The men were driving through Henderson on Dec. 20 when they stopped for food and gas at a shopping center, according to the Greater Los Angeles Area office of the Council on American-Islamic Relations.
While stopped, the men prayed next to their vehicle. Two patrol officers soon arrived – followed by a police sergeant, according to a Henderson police spokesman.
“We got a call from a citizen saying that seven suspicious males [were] in a parking lot engaging in suspicious behavior," said Officer Todd Rasmussen, a department spokesman.
The Council on American-Islamic Relations alleges that one of the officers said he was responding to a call about a “bunch of guys doing weird moves."
Muslim prayer is conducted by a series of movements that include bending down and prostrating on the ground.
The officers did a cursory search of the men's vehicle and questioned them about their jobs, schooling and places of birth for more than half an hour, according to the complaint filed by the Muslim civil rights group.

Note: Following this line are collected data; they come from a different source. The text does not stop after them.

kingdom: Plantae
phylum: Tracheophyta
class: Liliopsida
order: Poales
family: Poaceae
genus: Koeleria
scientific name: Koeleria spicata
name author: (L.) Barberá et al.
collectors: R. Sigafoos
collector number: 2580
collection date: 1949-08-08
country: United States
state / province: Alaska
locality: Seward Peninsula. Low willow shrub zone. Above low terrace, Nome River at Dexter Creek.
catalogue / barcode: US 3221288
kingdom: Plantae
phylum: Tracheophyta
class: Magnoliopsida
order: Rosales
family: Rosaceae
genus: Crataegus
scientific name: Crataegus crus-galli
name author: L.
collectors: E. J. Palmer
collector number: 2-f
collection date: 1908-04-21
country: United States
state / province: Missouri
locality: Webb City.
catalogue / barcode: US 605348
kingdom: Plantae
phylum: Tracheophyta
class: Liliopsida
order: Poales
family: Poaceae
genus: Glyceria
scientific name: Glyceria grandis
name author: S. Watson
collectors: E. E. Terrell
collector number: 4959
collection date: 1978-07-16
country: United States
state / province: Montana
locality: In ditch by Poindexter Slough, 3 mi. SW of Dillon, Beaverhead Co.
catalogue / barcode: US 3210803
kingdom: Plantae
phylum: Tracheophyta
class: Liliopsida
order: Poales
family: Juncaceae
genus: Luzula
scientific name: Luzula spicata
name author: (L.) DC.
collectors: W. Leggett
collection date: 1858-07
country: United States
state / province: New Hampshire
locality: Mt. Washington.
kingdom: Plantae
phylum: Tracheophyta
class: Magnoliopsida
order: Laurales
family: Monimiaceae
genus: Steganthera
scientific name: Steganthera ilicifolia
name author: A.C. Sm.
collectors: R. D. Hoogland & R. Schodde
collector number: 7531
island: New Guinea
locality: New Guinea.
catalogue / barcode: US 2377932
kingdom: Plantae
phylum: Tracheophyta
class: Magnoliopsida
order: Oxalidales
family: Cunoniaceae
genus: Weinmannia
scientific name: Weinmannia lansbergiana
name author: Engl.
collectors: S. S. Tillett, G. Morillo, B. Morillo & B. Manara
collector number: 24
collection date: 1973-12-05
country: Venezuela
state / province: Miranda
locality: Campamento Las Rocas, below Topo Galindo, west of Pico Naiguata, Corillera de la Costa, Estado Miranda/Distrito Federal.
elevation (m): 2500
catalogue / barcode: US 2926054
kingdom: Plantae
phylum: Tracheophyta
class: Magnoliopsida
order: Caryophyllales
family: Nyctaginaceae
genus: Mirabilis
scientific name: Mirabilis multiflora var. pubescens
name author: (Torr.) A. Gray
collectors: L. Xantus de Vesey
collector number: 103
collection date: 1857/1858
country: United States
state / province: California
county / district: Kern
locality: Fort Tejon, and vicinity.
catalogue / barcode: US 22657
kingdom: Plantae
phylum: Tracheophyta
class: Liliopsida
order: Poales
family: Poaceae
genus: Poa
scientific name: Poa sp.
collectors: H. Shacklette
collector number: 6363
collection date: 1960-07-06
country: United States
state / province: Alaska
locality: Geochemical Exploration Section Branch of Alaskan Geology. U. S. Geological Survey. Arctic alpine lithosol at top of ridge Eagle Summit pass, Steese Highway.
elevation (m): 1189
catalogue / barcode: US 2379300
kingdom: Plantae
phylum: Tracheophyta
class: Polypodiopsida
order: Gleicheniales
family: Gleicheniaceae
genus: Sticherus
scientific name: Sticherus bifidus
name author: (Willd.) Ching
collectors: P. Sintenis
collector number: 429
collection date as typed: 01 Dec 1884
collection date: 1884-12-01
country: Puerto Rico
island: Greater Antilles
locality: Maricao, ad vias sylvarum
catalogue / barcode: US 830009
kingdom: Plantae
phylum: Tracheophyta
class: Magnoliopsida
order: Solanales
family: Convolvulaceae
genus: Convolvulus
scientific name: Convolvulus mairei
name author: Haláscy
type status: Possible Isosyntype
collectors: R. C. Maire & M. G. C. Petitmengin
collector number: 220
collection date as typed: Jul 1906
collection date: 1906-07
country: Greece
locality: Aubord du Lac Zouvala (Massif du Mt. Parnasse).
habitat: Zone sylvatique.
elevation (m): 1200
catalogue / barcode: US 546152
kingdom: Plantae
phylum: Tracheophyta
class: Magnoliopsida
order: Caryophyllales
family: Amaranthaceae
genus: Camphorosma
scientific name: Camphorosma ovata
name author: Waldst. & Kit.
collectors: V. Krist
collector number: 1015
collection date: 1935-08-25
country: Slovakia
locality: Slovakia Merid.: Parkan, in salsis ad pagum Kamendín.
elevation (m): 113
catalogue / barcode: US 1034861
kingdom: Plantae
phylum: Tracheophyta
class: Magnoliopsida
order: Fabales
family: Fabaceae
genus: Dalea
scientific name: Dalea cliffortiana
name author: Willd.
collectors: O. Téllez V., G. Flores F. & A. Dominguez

“The scope and length of the stop was not reasonable under the circumstances, nor did it serve any legitimate investigative purpose,” Ameena Qazi, a staff attorney for the Council on American-Islamic Relations, wrote to Henderson Police Chief Jutta Chambers.
In addition to an investigation, the Muslim civil rights group has asked for disciplinary action against the officers, changes in officer training and compensation for the emotional distress suffered by the Muslim men.
The department’s internal affairs bureau has begun an investigation into the incident, Rasmussen said.